Je vais d'abord rapidement vous présenter la politique de voisinage, ses résultats et sa perception par les pays partenaires. Ensuite, j'insisterai sur les défis auxquels elle est aujourd'hui confrontée. Je conclurai par l'enjeu qu'elle représente pour l'Union européenne en termes de politique extérieure.
I - UNE POLITIQUE COMPLEXE, EFFICACE MAIS PERFECTIBLE
1. À qui s'adresse la politique de voisinage ?
La politique de voisinage s'adresse à 16 pays voisins de l'Union européenne, qu'ils soient méditerranéens, de l'Est ou du Caucase : Algérie, Arménie, Azerbaïdjan, Biélorussie, Égypte, Géorgie, Israël, Jordanie, Liban, Libye, Moldavie, Maroc, Autorité Palestinienne, Syrie, Tunisie et Ukraine. Elle est distincte du processus d'élargissement et ne préjuge pas des relations futures entre l'Union et ces pays, que je désignerai dans ma communication comme « les pays voisins ».
2. Quels sont les objectifs de la politique de voisinage ?
La politique de voisinage a été conçue pour répondre aux défis suscités par le dernier élargissement et vise à sécuriser les frontières extérieures de l'Union en créant un « cercle d'amis » partageant ses objectifs et ses valeurs.
Plus précisément, elle vise deux objectifs principaux. D'une part, éviter l'émergence de nouvelles lignes de division entre l'Union élargie et ses voisins. D'autre part, renforcer la prospérité, la stabilité et la sécurité de tous, notamment à travers le développement de la coopération régionale entre les pays voisins (entre les pays méditerranéens d'une part, et entre les pays de l'Est et du Caucase d'autre part, mais aussi entre pays méditerranéens et pays de l'Est et du Caucase).
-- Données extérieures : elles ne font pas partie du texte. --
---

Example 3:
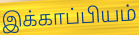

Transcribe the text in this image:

இக்காப்பியம்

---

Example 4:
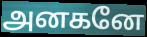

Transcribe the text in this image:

அனகனே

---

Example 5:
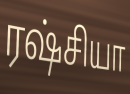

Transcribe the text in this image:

ரஷ்சியா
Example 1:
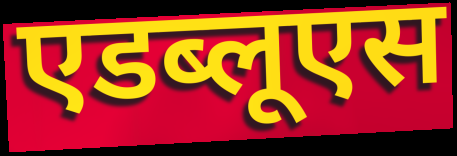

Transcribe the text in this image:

एडब्लूएस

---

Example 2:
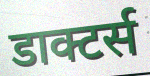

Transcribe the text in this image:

डाक्टर्स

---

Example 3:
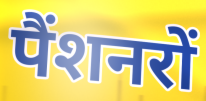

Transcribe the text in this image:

पैंशनरों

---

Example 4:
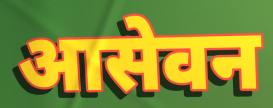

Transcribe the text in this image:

आसेवन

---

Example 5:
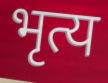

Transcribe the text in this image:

भृत्य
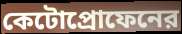
কেটোপ্রোফেনের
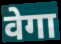
वेगा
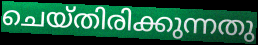
ചെയ്തിരിക്കുന്നതു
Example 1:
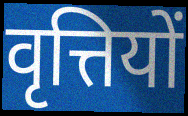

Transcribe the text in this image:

वृत्तियों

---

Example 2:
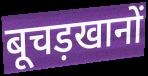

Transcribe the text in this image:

बूचड़खानों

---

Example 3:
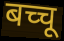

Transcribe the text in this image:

बच्चू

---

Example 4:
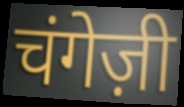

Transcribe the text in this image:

चंगेज़ी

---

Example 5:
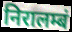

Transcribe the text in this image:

निरालम्बं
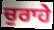
ਚੁਰਾਹੇ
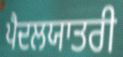
ਪੈਦਲਯਾਤਰੀ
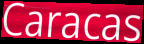
Caracas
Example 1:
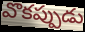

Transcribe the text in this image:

వొకప్పుడు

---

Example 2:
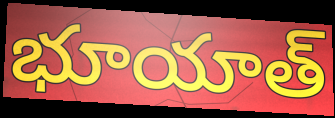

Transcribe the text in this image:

భూయాత్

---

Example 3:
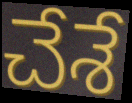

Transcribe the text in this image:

చేశే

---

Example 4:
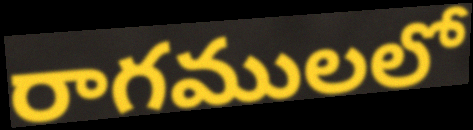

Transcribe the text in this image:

రాగములలో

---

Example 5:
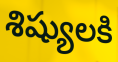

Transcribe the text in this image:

శిష్యులకి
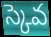
స్కెవ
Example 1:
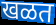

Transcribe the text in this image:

खळत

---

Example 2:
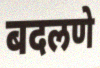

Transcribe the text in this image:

बदलणे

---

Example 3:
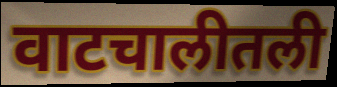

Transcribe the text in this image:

वाटचालीतली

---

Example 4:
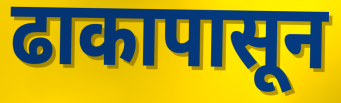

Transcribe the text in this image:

ढाकापासून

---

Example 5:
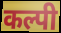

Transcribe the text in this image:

कल्पी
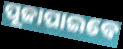
ପୂଜାପାଇବେ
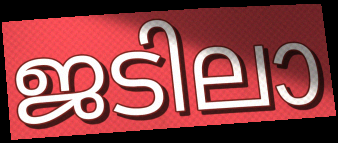
ജടിലാ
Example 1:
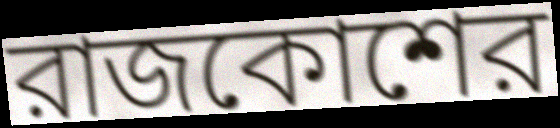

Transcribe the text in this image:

রাজকোশের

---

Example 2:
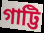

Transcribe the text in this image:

গাট্টি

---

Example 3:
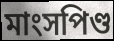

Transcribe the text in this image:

মাংসপিণ্ড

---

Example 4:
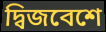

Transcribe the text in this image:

দ্বিজবেশে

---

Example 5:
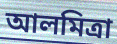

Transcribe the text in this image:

আলমিত্রা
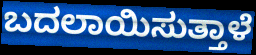
ಬದಲಾಯಿಸುತ್ತಾಳೆ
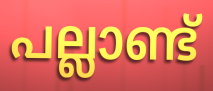
പല്ലാണ്ട്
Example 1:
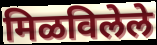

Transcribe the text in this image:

मिळविलेले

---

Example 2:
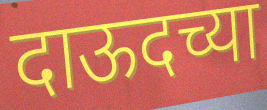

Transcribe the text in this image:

दाऊदच्या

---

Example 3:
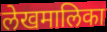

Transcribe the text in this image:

लेखमालिका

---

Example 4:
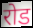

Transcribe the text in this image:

रोड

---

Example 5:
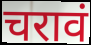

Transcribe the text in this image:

चरावं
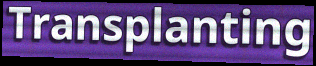
Transplanting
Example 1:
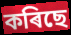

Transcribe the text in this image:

কৰিছে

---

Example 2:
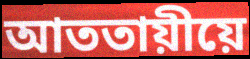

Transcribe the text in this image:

আততায়ীয়ে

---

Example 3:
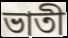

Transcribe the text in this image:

ভাতী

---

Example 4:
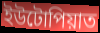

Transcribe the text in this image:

ইউটোপিয়াত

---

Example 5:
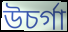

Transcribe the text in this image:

উচৰ্গা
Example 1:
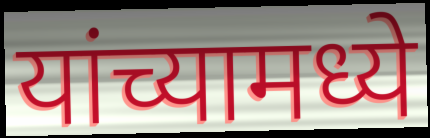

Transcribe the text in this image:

यांच्यामध्ये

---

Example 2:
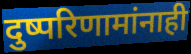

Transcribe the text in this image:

दुष्परिणामांनाही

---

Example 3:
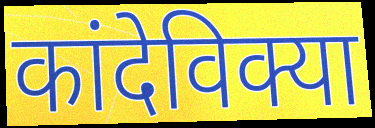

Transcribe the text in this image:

कांदेविक्या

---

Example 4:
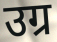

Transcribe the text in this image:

उग्र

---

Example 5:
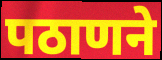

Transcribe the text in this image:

पठाणने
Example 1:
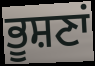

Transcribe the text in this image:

ਭੂਸ਼ਣਾਂ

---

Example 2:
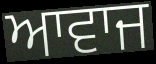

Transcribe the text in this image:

ਆਵਾਜ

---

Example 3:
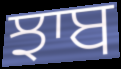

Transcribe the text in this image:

ਝਾਬ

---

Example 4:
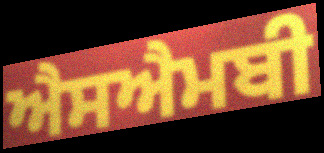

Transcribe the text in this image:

ਐਸਐਮਬੀ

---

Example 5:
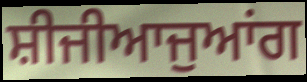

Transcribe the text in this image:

ਸ਼ੀਜੀਆਜੁਆਂਗ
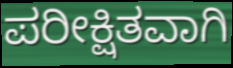
ಪರೀಕ್ಷಿತವಾಗಿ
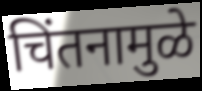
चिंतनामुळे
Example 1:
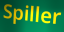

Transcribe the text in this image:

Spiller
3. Quels sont les instruments et les principes de la politique de voisinage ?
La politique de voisinage a pour instrument central les plans d'action, qui sont des documents bilatéraux fondés sur les besoins du pays voisin concerné. Ils établissent un agenda de travail de 3 à 5 ans, qui prévoit des objectifs de réformes dans les domaines politique et économique, ainsi que le rapprochement des législations avec l'acquis communautaire. Ils envisagent également la participation des pays voisins à certains programmes communautaires. Les plans d'action n'ont pas de valeur juridique, mais politique. À ce jour, 12 pays ont adopté des plans d'action : les 16 pays moins l'Algérie, la Biélorussie, la Libye et la Syrie.
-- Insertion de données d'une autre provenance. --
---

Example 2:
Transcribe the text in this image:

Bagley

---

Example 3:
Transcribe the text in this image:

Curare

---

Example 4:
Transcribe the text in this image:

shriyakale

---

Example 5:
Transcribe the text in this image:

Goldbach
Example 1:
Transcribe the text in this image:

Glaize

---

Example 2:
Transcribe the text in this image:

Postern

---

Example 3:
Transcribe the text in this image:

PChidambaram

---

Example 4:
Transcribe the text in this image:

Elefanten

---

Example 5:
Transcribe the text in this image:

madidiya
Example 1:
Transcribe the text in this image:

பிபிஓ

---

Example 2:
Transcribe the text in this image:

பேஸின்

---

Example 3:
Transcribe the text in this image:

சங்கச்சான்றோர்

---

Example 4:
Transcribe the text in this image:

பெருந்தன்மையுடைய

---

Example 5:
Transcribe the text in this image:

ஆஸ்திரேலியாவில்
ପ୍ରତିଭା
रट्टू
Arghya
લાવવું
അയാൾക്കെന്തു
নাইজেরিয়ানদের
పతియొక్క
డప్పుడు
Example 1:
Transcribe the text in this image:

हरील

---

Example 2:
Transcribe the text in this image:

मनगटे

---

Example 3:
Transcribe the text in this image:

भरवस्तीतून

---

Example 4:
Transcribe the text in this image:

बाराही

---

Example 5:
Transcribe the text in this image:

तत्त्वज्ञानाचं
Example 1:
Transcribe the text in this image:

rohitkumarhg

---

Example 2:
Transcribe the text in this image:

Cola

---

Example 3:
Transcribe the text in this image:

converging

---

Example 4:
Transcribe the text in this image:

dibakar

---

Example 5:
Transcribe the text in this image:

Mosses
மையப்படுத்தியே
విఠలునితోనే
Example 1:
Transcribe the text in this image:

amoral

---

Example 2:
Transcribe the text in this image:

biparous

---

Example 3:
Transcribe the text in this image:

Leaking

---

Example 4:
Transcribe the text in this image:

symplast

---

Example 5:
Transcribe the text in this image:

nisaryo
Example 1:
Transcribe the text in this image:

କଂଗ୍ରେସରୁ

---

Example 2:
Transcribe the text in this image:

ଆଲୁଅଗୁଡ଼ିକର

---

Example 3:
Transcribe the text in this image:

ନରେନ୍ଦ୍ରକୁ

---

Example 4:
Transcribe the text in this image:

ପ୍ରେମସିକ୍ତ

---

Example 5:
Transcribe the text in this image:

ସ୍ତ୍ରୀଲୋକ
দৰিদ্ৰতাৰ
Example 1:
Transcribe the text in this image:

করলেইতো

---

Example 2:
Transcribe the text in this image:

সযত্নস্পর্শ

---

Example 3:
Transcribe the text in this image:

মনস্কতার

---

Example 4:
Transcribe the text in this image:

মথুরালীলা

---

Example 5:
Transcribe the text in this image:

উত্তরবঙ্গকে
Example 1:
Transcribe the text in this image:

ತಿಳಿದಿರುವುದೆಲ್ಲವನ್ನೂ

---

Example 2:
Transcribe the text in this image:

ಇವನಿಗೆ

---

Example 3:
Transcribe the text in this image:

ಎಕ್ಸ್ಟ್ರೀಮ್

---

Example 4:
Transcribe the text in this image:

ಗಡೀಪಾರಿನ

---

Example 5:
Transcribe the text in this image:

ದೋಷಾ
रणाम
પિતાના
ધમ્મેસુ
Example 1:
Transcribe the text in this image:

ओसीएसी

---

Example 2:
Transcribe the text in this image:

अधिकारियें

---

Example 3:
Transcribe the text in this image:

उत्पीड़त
La méthode de la politique de voisinage est très spécifique. Elle repose sur les principes de différenciation, d'appropriation et de conditionnalité. Les principes de différenciation et d'appropriation signifient que le rythme de l'approfondissement des relations avec chacun des voisins de l'Union dépend de leur capacité propre à remplir les objectifs du plan d'action. Le principe de conditionnalité signifie quant à lui que l'aide octroyée par la Commission dans le cadre de la politique de voisinage dépend des réformes engagées et concrètement mises en oeuvre dans les pays partenaires, notamment sur la question des droits de l'homme.
4. Comment est financée la politique de voisinage ?
Les financements de la politique de voisinage sont regroupés dans l'Instrument européen de voisinage et de partenariat (IEVP) depuis le 1er janvier 2007. Celui-ci regroupe les fonds destinés aux anciens programmes TACIS et MEDA. Pour la période budgétaire 2007/2013, le financement communautaire de la politique de voisinage s'élève à 12 milliards d'euros, en augmentation de 32 % par rapport à la précédente période budgétaire. Les sommes sont réparties entre les pays du Sud et les pays de l'Est selon un partage 2/3-1/3, ce qui est équitable si l'on rapporte les sommes globales au nombre d'habitants.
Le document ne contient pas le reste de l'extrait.